__DATASET ENTRIES__.
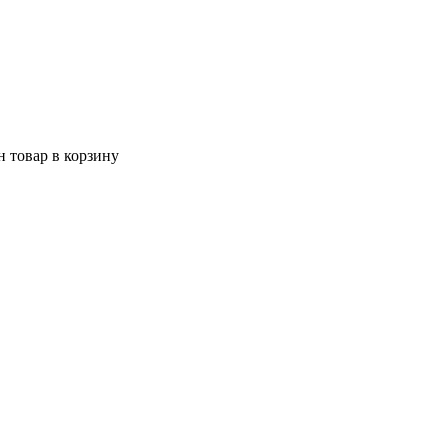
 товар в корзину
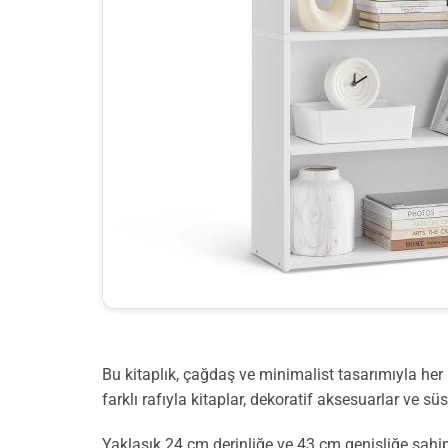
Bu kitaplık, çağdaş ve minimalist tasarımıyla her
farklı rafıyla kitaplar, dekoratif aksesuarlar ve süs
Yaklaşık 24 cm derinliğe ve 43 cm genişliğe sahip 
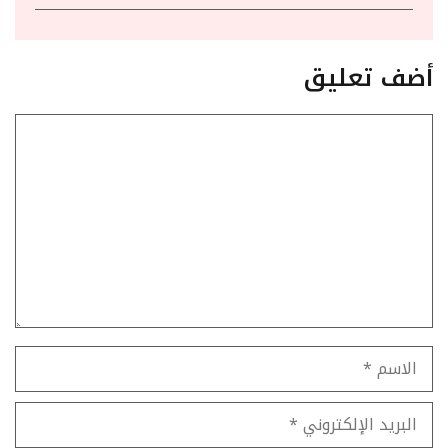
أضف تعليق
تعليق
الاسم
البريد
الإلكتروني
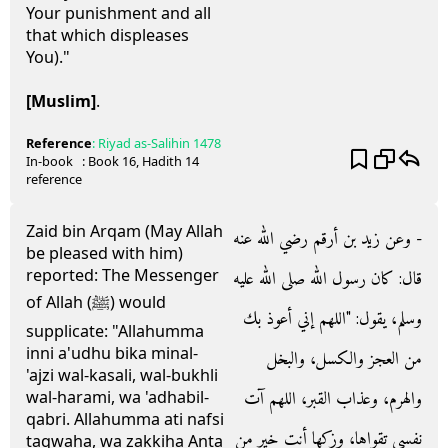
Your punishment and all
that which displeases
You)."
[Muslim]
.
Reference
:
Riyad as-Salihin
1478
In-book
: Book
16
, Hadith
14
reference
Zaid bin Arqam (May Allah
- وعن زيد بن أرقم رضي الله عنه
be pleased with him)
reported: The Messenger
قال‏:‏ كان رسول الله صلى الله عليه
of Allah (ﷺ) would
وسلم، يقول‏:‏ ‏"‏اللهم إني أعوذ بك
supplicate: "Allahumma
inni a'udhu bika minal-
من العجز والكسل، والبخل
'ajzi wal-kasali, wal-bukhli
والهرم، وعذاب القبر، اللهم آت
wal-harami, wa 'adhabil-
qabri. Allahumma ati nafsi
نفسي تقواها، وزكها أنت خير من
taqwaha, wa zakkiha Anta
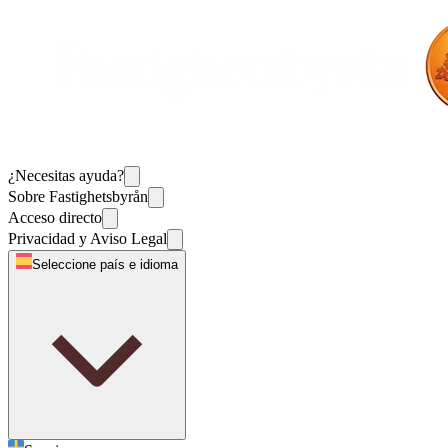
¿Necesitas ayuda?
Sobre Fastighetsbyrån
Acceso directo
Privacidad y Aviso Legal
Seleccione país e idioma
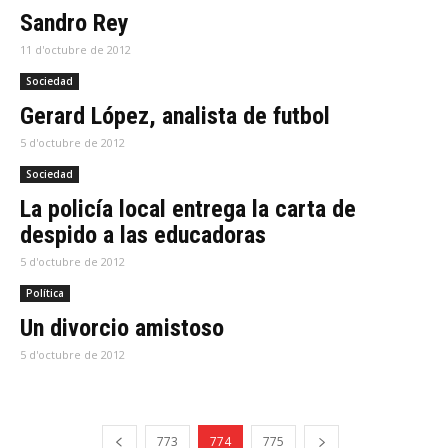
Sandro Rey
11 d'octubre de 2012
Sociedad
Gerard López, analista de futbol
5 d'octubre de 2012
Sociedad
La policía local entrega la carta de
despido a las educadoras
5 d'octubre de 2012
Política
Un divorcio amistoso
5 d'octubre de 2012
773
774
775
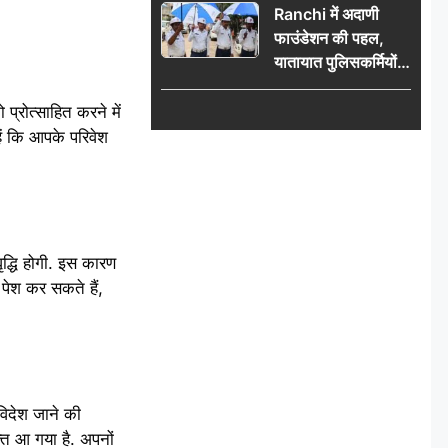
Ranchi में अदाणी
फाउंडेशन की पहल,
यातायात पुलिसकर्मियों
को वितरित किए गए छाते
 प्रोत्साहित करने में
हें कि आपके परिवेश
ृद्धि होगी. इस कारण
 पेश कर सकते हैं,
विदेश जाने की
्त आ गया है. अपनों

__WHAT YOU WILL DO__.
Starting with the line that contains "Bu kitaplık, çağdaş" and going on through the end of the rows, write those lines out again with "Sociedad" replaced by "Society" and everything else left as it is. Leave the pictures out.

__WRITTEN SOLUTION__.
Bu kitaplık, çağdaş ve minimalist tasarımıyla her
farklı rafıyla kitaplar, dekoratif aksesuarlar ve süs
Yaklaşık 24 cm derinliğe ve 43 cm genişliğe sahip 
أضف تعليق
تعليق
الاسم
البريد
الإلكتروني
Your punishment and all
that which displeases
You)."
[Muslim]
.
Reference
:
Riyad as-Salihin
1478
In-book
: Book
16
, Hadith
14
reference
Zaid bin Arqam (May Allah
- وعن زيد بن أرقم رضي الله عنه
be pleased with him)
reported: The Messenger
قال‏:‏ كان رسول الله صلى الله عليه
of Allah (ﷺ) would
وسلم، يقول‏:‏ ‏"‏اللهم إني أعوذ بك
supplicate: "Allahumma
inni a'udhu bika minal-
من العجز والكسل، والبخل
'ajzi wal-kasali, wal-bukhli
والهرم، وعذاب القبر، اللهم آت
wal-harami, wa 'adhabil-
qabri. Allahumma ati nafsi
نفسي تقواها، وزكها أنت خير من
taqwaha, wa zakkiha Anta
¿Necesitas ayuda?
Sobre Fastighetsbyrån
Acceso directo
Privacidad y Aviso Legal
Seleccione país e idioma
Sandro Rey
11 d'octubre de 2012
Society
Gerard López, analista de futbol
5 d'octubre de 2012
Society
La policía local entrega la carta de
despido a las educadoras
5 d'octubre de 2012
Política
Un divorcio amistoso
5 d'octubre de 2012
773
774
775
Ranchi में अदाणी
फाउंडेशन की पहल,
यातायात पुलिसकर्मियों
को वितरित किए गए छाते
 प्रोत्साहित करने में
हें कि आपके परिवेश
ृद्धि होगी. इस कारण
 पेश कर सकते हैं,
विदेश जाने की
्त आ गया है. अपनों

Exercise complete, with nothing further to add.